Perhaps the most harrowing period in Churchill’s modern history, and indeed Canada’s in general, was a failed 1960s government experiment that forcibly relocated the 300-strong Dene people from their ancestral hunting grounds in the north to a location 10 miles from Churchill. Divorced from the land which had sustained them for generations and dependent on peripatetic government handouts, the tribe turned upon itself in a cycle of alcohol addiction, poverty and violence that resulted in the death of one third of its inhabitants over one decade. Deserted since the early 1970s, the location known as Dene Village was visited by Newhall. Walking through the foundations of a home, he came across a package wrapped in black plastic garbage bags secured by duct tape. Unwrapping it he found a stack of 8 x 10 glossy fetish shots depicting clothed women with impossibly large breasts. Newhall re-photographed the prints on location with his field camera, requiring so much concentration to set up and focus that he brought along a friend with a shotgun to protect himself from the very real threat of a bear attack. The 8 x 10s, aged through successive freeze and thaw cycles into a washed-out cyan, are transformed in this process from seedy props to aura-filled relics. Having finished with the original photographs, Newhall placed them back where he found them. Twelve of his prints are collected in the Dene Village Portfolio on view in this exhibition. Looking through the series has an intimate quality. For me, the women’s personalities have outlasted the objectifying purpose of the original images. The subjects seem patient in their long journey towards eventual breakdown.

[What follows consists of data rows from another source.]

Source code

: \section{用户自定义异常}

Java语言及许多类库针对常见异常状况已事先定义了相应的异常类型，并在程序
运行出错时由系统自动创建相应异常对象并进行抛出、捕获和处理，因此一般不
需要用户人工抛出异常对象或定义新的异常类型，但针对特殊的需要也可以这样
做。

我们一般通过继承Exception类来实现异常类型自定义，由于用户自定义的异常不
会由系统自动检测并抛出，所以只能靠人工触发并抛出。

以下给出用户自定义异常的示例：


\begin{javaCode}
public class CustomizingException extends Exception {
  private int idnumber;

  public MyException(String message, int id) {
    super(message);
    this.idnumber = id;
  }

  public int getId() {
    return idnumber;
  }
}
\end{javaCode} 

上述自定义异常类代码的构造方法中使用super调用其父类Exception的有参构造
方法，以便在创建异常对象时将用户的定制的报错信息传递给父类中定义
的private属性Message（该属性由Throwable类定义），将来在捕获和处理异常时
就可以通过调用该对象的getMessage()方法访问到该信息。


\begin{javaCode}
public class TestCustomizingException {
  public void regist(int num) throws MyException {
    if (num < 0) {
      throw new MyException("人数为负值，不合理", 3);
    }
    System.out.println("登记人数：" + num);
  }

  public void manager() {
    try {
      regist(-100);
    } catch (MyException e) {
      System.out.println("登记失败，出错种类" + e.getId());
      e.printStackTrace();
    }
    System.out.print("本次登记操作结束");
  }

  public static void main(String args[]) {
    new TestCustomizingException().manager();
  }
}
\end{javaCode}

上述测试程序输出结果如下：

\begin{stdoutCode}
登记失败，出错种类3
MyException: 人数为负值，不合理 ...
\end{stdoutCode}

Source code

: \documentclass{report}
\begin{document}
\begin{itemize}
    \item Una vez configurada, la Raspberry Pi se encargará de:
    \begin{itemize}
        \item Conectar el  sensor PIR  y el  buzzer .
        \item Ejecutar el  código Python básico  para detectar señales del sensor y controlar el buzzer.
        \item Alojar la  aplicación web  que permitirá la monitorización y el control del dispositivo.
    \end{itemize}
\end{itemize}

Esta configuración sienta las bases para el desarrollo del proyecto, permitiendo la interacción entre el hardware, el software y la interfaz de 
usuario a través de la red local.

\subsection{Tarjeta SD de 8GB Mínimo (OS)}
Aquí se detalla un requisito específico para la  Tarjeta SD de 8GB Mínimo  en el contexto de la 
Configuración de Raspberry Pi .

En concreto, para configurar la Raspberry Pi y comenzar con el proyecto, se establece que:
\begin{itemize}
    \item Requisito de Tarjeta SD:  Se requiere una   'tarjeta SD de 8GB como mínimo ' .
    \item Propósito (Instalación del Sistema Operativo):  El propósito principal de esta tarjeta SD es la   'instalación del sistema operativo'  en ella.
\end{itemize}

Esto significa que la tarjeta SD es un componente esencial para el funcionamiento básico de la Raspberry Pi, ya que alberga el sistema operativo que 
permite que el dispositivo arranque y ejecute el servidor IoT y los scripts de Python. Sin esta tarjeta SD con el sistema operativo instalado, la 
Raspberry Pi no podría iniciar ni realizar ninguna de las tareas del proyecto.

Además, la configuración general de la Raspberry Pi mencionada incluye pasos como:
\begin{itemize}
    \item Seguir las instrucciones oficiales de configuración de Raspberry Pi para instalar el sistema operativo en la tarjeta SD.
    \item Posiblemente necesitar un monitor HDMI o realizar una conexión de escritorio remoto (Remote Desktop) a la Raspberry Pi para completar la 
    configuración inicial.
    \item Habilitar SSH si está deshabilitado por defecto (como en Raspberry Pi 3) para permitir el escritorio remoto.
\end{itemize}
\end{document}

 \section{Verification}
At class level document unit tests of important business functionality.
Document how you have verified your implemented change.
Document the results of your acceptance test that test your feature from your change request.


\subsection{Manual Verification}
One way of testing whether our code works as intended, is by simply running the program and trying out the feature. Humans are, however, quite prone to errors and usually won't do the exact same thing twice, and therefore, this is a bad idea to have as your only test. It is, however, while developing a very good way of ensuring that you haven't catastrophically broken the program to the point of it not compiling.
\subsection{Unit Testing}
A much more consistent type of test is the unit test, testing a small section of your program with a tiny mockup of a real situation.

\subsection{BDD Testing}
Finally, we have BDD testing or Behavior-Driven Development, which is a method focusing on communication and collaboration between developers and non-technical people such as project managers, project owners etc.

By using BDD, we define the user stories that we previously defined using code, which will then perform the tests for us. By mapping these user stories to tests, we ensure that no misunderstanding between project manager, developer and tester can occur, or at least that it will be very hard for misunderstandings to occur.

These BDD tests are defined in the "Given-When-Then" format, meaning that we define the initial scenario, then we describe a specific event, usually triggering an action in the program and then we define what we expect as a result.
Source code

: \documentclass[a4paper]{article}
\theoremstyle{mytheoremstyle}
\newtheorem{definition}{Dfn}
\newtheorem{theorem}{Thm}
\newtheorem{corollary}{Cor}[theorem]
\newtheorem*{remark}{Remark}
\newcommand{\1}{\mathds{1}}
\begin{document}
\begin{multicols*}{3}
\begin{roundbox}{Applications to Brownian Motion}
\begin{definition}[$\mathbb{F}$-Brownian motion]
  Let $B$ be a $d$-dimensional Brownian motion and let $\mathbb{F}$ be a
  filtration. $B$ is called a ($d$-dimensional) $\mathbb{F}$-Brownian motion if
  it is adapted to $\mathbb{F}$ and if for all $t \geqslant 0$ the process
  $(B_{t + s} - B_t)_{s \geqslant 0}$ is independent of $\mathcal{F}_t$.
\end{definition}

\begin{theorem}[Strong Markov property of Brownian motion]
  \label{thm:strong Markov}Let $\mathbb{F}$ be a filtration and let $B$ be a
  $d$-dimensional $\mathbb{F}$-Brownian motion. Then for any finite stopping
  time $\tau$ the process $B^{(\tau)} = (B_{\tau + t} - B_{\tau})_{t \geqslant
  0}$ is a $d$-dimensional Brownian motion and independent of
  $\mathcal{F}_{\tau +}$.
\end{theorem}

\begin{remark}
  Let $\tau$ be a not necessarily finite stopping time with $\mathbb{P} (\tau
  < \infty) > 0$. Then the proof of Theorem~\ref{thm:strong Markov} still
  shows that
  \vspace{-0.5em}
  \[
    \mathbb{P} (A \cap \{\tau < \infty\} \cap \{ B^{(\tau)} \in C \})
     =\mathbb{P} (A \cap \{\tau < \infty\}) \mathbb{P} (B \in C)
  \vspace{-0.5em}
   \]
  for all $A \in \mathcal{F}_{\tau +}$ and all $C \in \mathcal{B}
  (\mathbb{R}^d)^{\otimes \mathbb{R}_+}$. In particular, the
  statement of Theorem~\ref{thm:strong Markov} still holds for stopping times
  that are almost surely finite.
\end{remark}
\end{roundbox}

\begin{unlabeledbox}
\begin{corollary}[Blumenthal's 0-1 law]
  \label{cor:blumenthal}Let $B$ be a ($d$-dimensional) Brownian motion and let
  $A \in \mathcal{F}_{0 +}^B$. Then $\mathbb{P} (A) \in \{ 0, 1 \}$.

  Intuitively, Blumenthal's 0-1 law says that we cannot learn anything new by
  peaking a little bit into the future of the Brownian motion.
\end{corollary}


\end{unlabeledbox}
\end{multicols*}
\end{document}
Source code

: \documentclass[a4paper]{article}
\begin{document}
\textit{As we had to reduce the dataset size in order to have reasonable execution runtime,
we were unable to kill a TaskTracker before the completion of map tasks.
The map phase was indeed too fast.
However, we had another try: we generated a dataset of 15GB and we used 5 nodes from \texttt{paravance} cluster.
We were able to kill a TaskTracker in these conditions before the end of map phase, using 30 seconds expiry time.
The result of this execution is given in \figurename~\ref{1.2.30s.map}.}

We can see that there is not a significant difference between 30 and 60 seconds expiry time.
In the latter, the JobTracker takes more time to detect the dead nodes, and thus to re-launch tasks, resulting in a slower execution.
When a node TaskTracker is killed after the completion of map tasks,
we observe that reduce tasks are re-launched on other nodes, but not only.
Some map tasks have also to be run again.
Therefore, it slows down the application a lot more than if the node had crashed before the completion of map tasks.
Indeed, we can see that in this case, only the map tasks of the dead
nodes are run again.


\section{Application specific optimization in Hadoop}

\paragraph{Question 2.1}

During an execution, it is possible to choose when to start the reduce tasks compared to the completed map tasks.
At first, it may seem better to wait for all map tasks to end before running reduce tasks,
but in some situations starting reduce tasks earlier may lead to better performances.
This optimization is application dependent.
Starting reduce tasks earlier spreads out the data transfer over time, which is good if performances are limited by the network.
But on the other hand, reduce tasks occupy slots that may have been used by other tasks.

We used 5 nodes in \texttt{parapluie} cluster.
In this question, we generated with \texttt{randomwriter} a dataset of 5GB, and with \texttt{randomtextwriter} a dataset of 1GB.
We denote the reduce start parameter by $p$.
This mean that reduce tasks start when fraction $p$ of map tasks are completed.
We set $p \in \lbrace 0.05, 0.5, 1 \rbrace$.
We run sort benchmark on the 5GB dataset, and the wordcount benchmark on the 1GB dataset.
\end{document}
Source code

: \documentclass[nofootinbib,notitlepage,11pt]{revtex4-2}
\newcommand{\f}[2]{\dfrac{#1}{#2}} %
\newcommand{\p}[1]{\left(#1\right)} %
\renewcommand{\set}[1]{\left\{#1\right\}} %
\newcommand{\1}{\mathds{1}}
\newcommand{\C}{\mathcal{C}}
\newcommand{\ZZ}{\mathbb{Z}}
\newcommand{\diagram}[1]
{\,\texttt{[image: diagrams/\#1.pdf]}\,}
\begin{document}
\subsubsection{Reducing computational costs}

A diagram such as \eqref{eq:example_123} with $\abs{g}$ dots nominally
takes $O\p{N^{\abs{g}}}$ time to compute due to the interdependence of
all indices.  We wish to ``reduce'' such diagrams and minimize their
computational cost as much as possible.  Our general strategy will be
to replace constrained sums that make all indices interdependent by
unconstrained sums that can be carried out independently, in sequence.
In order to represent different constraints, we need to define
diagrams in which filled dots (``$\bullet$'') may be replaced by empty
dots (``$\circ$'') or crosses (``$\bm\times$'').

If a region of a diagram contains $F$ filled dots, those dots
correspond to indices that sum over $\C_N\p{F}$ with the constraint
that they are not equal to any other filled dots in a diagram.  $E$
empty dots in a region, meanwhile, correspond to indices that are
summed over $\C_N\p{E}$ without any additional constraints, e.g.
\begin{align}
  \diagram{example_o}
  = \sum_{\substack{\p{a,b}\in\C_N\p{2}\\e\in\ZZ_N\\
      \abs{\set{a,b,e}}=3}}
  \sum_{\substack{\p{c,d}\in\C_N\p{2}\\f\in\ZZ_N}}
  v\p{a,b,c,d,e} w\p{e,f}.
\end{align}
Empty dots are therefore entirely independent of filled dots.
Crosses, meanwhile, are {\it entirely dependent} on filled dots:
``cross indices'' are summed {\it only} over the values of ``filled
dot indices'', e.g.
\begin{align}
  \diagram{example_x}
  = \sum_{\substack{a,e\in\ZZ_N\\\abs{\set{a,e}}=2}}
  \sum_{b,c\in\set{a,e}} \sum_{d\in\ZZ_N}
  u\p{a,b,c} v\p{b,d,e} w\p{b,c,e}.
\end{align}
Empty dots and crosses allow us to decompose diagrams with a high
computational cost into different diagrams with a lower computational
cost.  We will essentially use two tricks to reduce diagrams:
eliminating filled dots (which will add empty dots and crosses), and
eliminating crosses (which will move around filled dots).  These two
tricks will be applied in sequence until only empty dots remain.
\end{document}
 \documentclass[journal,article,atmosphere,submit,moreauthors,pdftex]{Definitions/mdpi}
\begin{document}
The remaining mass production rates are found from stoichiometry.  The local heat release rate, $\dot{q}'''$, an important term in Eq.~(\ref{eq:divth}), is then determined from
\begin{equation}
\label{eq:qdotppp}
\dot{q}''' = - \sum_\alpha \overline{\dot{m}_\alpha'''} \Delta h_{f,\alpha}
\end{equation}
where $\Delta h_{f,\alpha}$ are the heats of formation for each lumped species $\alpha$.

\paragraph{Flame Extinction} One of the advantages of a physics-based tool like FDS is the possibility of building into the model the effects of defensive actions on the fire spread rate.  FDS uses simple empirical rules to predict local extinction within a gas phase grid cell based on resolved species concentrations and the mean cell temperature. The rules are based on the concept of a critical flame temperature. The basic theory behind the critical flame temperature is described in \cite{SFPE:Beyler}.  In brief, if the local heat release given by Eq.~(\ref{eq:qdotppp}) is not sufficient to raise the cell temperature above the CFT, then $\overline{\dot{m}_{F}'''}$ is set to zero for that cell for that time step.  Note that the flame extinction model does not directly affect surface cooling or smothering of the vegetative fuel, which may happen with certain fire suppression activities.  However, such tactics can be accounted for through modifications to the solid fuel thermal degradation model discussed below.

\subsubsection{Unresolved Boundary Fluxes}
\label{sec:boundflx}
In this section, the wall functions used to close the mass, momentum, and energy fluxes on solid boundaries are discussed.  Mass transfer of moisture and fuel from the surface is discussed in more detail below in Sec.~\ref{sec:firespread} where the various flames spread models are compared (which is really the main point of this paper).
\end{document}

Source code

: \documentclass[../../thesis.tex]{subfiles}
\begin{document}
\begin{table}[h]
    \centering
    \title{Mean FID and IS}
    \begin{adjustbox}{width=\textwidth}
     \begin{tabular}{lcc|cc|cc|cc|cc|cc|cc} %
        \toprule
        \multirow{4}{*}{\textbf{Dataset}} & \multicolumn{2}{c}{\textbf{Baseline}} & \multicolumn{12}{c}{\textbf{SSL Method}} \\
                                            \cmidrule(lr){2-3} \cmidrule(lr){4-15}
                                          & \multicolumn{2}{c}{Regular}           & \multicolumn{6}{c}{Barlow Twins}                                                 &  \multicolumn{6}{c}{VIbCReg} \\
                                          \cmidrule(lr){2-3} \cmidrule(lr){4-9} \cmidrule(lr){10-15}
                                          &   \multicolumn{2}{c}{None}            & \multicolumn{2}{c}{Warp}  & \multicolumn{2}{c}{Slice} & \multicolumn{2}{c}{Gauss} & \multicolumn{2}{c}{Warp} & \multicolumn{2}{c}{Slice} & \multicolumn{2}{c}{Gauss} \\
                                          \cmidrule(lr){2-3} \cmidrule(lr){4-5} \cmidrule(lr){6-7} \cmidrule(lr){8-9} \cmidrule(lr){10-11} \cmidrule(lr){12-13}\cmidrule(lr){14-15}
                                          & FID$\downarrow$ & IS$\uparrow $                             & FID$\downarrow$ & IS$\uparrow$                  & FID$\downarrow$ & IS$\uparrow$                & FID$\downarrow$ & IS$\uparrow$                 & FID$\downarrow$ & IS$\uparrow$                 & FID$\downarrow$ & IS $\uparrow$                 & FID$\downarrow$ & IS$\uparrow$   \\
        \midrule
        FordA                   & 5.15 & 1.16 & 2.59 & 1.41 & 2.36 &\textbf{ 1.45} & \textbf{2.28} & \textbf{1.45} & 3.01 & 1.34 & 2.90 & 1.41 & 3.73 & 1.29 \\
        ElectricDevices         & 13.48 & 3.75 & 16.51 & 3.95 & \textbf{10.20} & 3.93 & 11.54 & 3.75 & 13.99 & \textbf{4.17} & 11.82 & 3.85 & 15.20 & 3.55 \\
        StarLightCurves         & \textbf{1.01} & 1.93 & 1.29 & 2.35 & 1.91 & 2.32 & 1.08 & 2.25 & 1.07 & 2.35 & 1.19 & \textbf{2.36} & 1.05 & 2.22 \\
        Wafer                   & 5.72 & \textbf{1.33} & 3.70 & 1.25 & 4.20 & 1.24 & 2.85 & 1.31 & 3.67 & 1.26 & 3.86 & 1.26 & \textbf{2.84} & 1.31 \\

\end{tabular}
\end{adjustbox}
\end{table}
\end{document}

One of the three virtually monochromatic white prints on display, Whiteout (No. 2), contains a faint outline of a machine on giant wheels approaching from the distance. The thing might be plucked from a science fiction film, a remote planet on which some hero is deserted, or a post-apocalyptic vision of an ice-aged earth. In fact it is a tundra buggy, a souped-up tourist bus returning from a trip across the icy plains to view polar bears. Within the economy of decline mapped out by the other works in Northern Studies, it is tempting to imagine this the last tundra buggy returning from a sighting of the last polar bear. “I began to get the impression,” says a geographer in Gould’s documentary, “that the North is a land of very narrow, very thin margins.” It is hard to imagine a photograph that could better capture the complexities of such a statement.